Standard Error of Measurement

The SEM is calculated from the Alpha and is multiplied by a user-input number (the SEM-multiplier) allowing a single-sided confidence interval to be added to the pass mark. For example an SEM-multiplier of 1.64 is equivalent to a 90% confidence that people given a pass should have passed (based on the reliability of the exam), and 1.96 corresponds to 95% confidenceStandard Error of Measurement (not to be confused with the Standard Error of the Mean) gives an indication of the spread of the measurement errors, when estimating candidates' true scores from the observed scores. It is calculated from the reliability coefficient (Practique uses Chronbach's alpha). It is assumed that the sampling errors are normally distributed.

The SEM is calculated as

SEM = S(1 – r_xx)^0.5

where S is the standard deviation of the exam, and r_xx is the reliability coefficient (Chronbach's alpha).

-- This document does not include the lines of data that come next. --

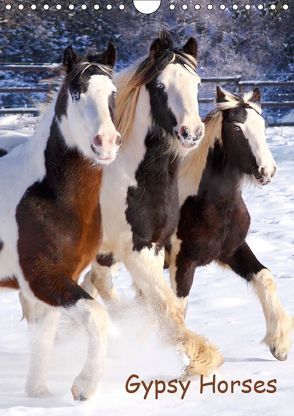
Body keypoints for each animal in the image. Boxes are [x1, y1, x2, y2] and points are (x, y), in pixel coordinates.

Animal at [0, 42, 120, 400]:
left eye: (112, 92)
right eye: (77, 92)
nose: (106, 142)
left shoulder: (55, 281)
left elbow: (43, 337)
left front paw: (38, 393)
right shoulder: (44, 279)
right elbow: (97, 315)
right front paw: (84, 386)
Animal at [80, 28, 223, 374]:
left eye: (197, 83)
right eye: (160, 86)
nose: (192, 132)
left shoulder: (153, 246)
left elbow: (158, 303)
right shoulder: (134, 248)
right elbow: (165, 305)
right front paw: (200, 357)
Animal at [167, 87, 292, 360]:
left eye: (263, 125)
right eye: (236, 128)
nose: (267, 171)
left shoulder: (232, 250)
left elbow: (265, 277)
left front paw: (279, 343)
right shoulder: (182, 262)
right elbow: (178, 310)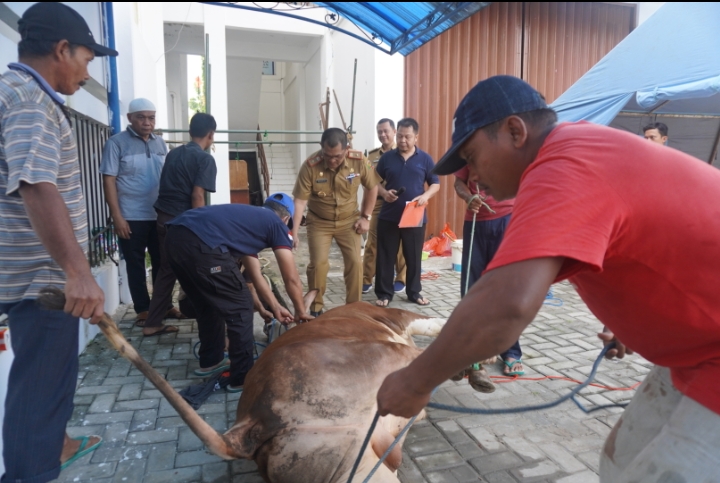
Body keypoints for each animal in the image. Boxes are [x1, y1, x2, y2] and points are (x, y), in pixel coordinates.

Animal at [39, 290, 496, 482]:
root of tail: (251, 422)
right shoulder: (397, 319)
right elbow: (436, 323)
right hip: (387, 370)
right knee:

The key application of SEM in Practique is to apply a confidence interval to the cut score. For example, if you would like to be 68% sure of the pass/fail decision, the SEM indicates that the candidates within 1 SEM of the cut score may fluctuate to the other side of the cut score should they take the exam again. For example, if you wanted to be 95% sure of your decision on outcomes, an SEM multiplier of 1.96 can be applied. These figures are based on the Normal Distribution. Practique applies this on the positive side for most Standard Setting methods, as we are dealing with competency exams. In practice, what this means is that you are 95% certain that the passing candidates scores represent their true scores.